Márcia Rizzutto signs two more articles in co-authorship; however, the analyzed collections are of different typologies and institutions. The first, written with Francis Melvin Lee and Thierry Thomas, has the photographs produced by Hercule Florence in the 1830s as its object, belonging to the IHF collection. After acting as second designer of the Langsdorff expedition (1825-1829), the French artist settled in the village of São Carlos (today Campinas), a coffee growing region, and raised a family there. Among its many activities, it implemented the first typography of the city and developed numerous inventions: photography, new printing techniques (autography, polygraphy and pulvography), inimitable paper (for paper money), recording the voices of animals in sheet music (zoophony) and types-syllables (precursor signs of shorthand). From X-ray fluorescence analysis, the text advances on the knowledge that had hitherto been about the materials and techniques employed in Florence's early photographic experiments, proving their originality in this field.

The second was written with the historian Rogério Ricciluca Matiello Félix and focuses on the discussion of the the archaeometric examinations results applied by both in pieces of furniture of the MP, targets of their master's dissertation entitled Os móveis da terra: dinâmicas sociais a partir da produção e circulação do mobiliário em São Paulo (1700-1830), defended in 2018.5 5 Félix (2018). The combination of analysis methodologies of Applied Physics and methodologies of material culture analysis, allowed the data obtained on materials used in paintings, leathers and metals present in furniture to be cross-linked with information required in textual sources of different nature, renewing interpretations about the socioeconomic dynamics of the city of São Paulo in the seven hundred’s and in the early nineteenth century.

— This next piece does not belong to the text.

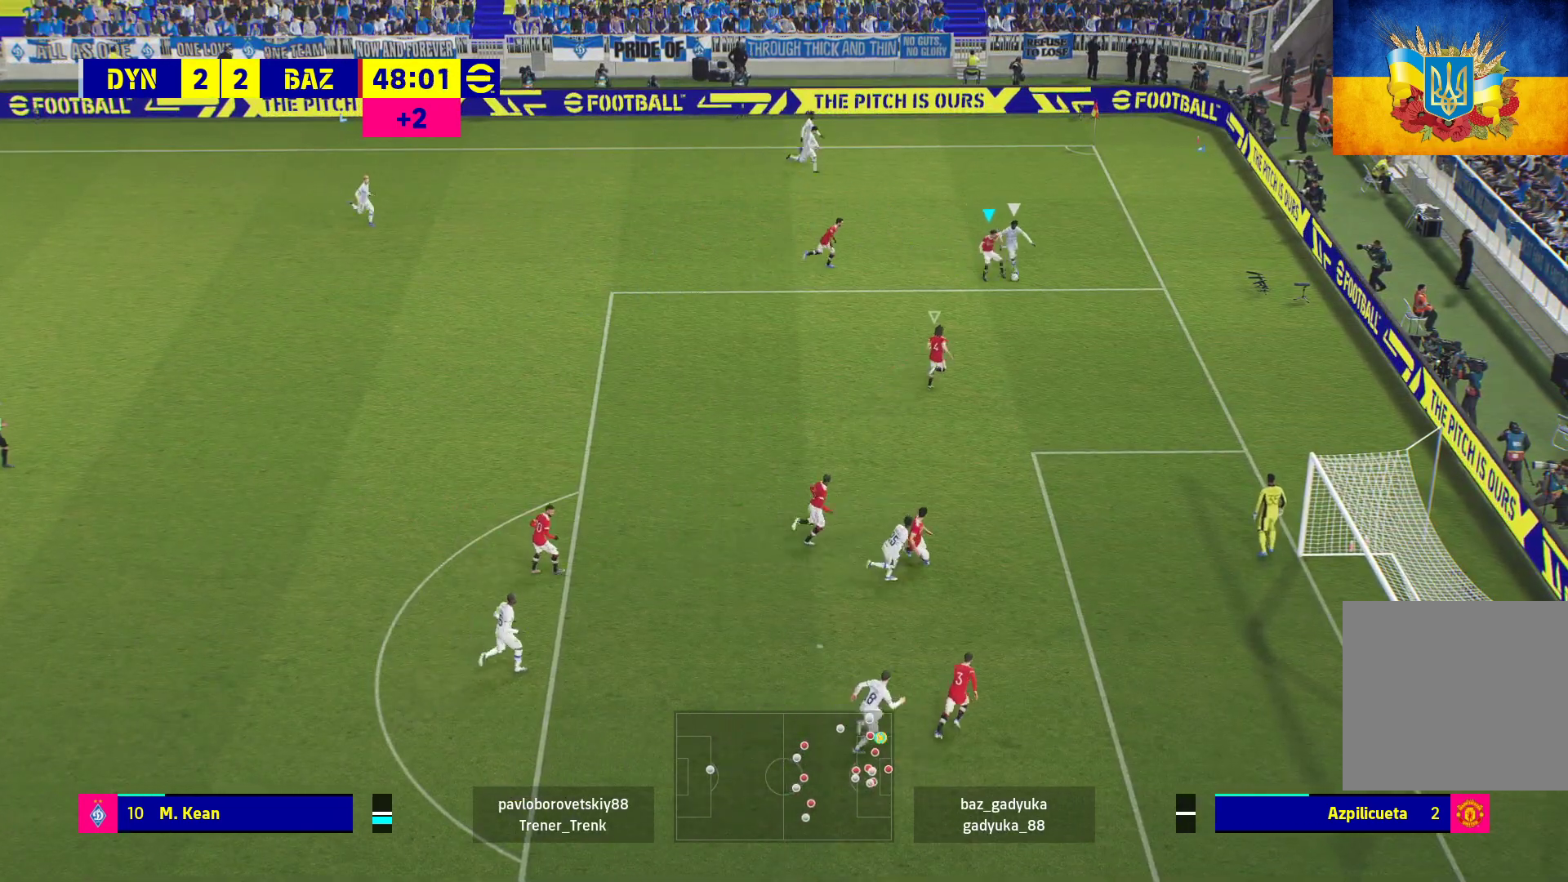
{"buttons": ["A", "R1", "L3"], "left_stick": "left", "right_stick": "center", "events": [[83, "left_stick", "left"], [300, "A", "up"], [333, "L3", "down"], [450, "A", "down"]]}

It was also for a three-dimensional document-the prow of a canoe-, belonging to the Paulista Museum collection, that a multidisciplinary team turned their eyes to in 2016 and 2017. The group was composed by Maria Aparecida de Menezes Borrego, from the Museu Paulista, Bernardo Luis Rodrigues de Andrade, from the Naval Architecture and Ocean Engineering Department of the Polytechnic School (Departamento de Engenharia Naval e Oceânica da Escola Politécnica), both USP professors, undergraduate engineering students at the time - Pedro Henrique Bulla, Fillipe Rocha Esteves and Gabriel Bustani Valente -, and Gregório Cardoso Tapias Ceccantini, from the Laboratory of Plant Anatomy of the USP Institute of Biosciences (Laboratório de Anatomia Vegetal do Instituto de Biociências da USP), and his doctoral candidate Milena de Godoy Veiga. For the analysis of prow, the methods of historical analysis, short-range photogrammetry and wood anatomy were used to identify, digitally reconstitute the piece and to trace its trajectory in the institution. In addition to the article on multiple approaches to the artifact, the joint study favored the mounting of the exhibition Viagens fluviais: homens e canoas na rota das monções, exhibited at the Itu Republican Museum (Museu Republicano de Itu), in which the nautical piece is protagonist.

Finally, the dossier concludes with the article written by Professor Jorge Pimentel Cintra, from the MP, and the engineer Rodrigo Gonçales, in which they analyze the potentialities of applying 3D laser scan and drone aerophotogrammetry for museums. As part of Gonçales’ doctoral dissertation under development concerning LIDAR planialtimetric data, both performed the application of the technologies in the monument building of the Museu Paulista and, based on the obtained results, sought to broaden their knowledge about the studies of so-called augmented realities.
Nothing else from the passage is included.